Clearly, there is room for more radio stations on the UAE’s air waves. Two more players have entered in what is already an overcrowded space and all of them hoping to offer something that will have listeners tuning in. And then keep doing the same.
“But the radio broadcast industry is one where there’s overcrowding all over the world — it’s not a phenomenon confined to a few markets,” said Ajit Menon, Chief Operating Officer at Flowers International, which has just launched Flowers FM94.7, an Indian language station. “But Dubai/UAE is a marketplace where radio will continue to hold sway because of the captive audience it offers.
“The trick for station operators is to come up with something new.”
In the last three years, new Indian language stations — Hindi, Malayalam and Tamil — and their older counterparts have been vying hard for advertising dirhams. With more residents in the UAE spending longer hours commuting, they offered an instantly accessible medium for brands and advertisers to connect.
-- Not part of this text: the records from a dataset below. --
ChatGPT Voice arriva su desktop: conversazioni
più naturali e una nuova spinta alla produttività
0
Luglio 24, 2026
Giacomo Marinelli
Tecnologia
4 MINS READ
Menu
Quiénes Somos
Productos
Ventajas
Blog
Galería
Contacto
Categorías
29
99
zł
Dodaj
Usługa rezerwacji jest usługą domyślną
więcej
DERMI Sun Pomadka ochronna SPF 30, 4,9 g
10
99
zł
Until last year, that was a message advertisers were willing to hear loud and clear. But last year saw a decline in ad spend targeting at radio stations and the trend has continued this year.
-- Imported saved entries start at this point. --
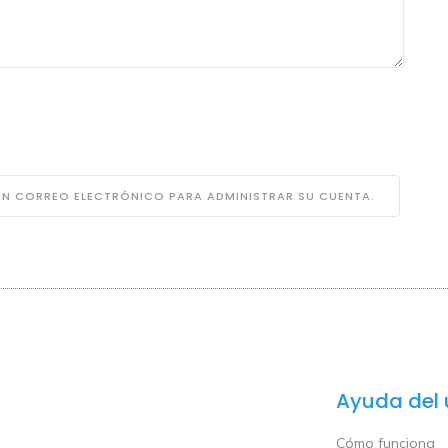
 UN CORREO ELECTRÓNICO PARA ADMINISTRAR SU CUENTA.
Ayuda del 
Cómo funciona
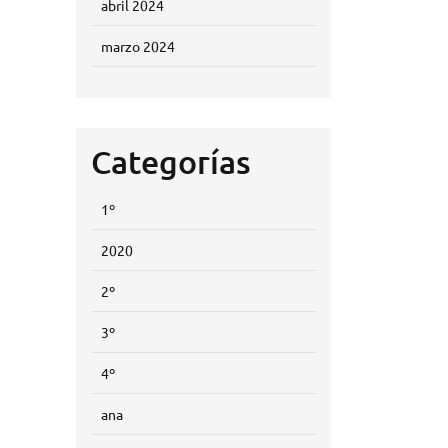
abril 2024
marzo 2024
Categorías
1º
2020
2º
3º
4º
ana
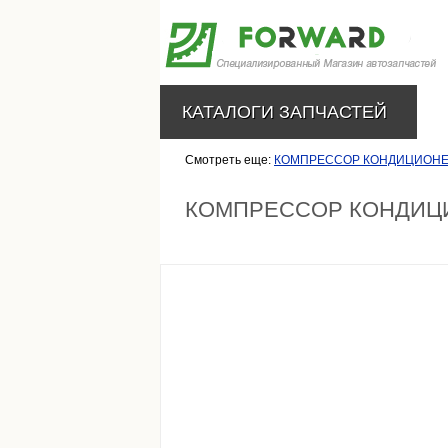
КАТАЛОГИ ЗАПЧАСТЕЙ
Смотреть еще:
КОМПРЕССОР КОНДИЦИОНЕР
КОМПРЕССОР КОНДИЦ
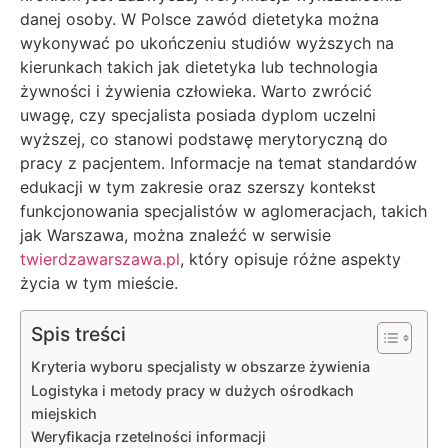
danej osoby. W Polsce zawód dietetyka można
wykonywać po ukończeniu studiów wyższych na
kierunkach takich jak dietetyka lub technologia
żywności i żywienia człowieka. Warto zwrócić
uwagę, czy specjalista posiada dyplom uczelni
wyższej, co stanowi podstawę merytoryczną do
pracy z pacjentem. Informacje na temat standardów
edukacji w tym zakresie oraz szerszy kontekst
funkcjonowania specjalistów w aglomeracjach, takich
jak Warszawa, można znaleźć w serwisie
twierdzawarszawa.pl
, który opisuje różne aspekty
życia w tym mieście.
Spis treści
Kryteria wyboru specjalisty w obszarze żywienia
Logistyka i metody pracy w dużych ośrodkach
miejskich
Weryfikacja rzetelności informacji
According to Menon, “The slowing adverting scene has impacted on all sectors and not just radio, The situation right now is that the declines in spending have not been dramatic.
“The best part about operating a radio station is that costs are largely controllable, unlike TV where new content has to be constantly created.”
Flowers 94.7, which is aiming for break even in 18 months of operations, acquired the studio operated by Dolphin Recording, which was earlier managing the frequency, on long-term lease.
The station is part of Flowers International, an Indian media group in India which has interests in TV as well. “Where we want to standout vis-a-vis the competition is by creating cross-selling and cross-programming opportunities to our audiences here,” said Menon. “Sure, our competition (Manorama and Mathrubhumi with their own radio stations here) have similar opportunities to do the same, but we will be the first to do so aggressively.
“So, if an audience here is exposed to what our TV channel stands for, it figures that a good number of them will follow us on radio. And that’s a sizeable audience to begin with.
“Our TV channel, which is entertainment focused, has only been live for 24 months but managed to carve out a dedicated audience both here and in India. This is what we will build on with the Flowers radio venture.” (There are plans to launch a second station in the UAE, most likely one in Tamil.) The other station to launch recently is Radio Gilli on the 106.5FM frequency (the frequency is owned by of Umm Al Quwain Broadcast Network). For Cine Advertising Services, which launched the station, it follows the roll-out of Cine TV on E-Vision in November last.
According to Glenn Netto, Buying Head at the media buying agency BPG Maxus, “Traditionally, stand-alone radio stations have had to go through a longer gestation period in the UAE. In contrast, network operators — those broadcasters with more than one station — have managed to do relatively well.
“But these days, the drop in advertising has been pretty severe — the drop across the board for radio stations would be in the range of 15 per cent. It will be something that new stations — and future ones — will have to watch out for.” (A popular station with a committed listener base now command about Dh450 for a 30 second spot.)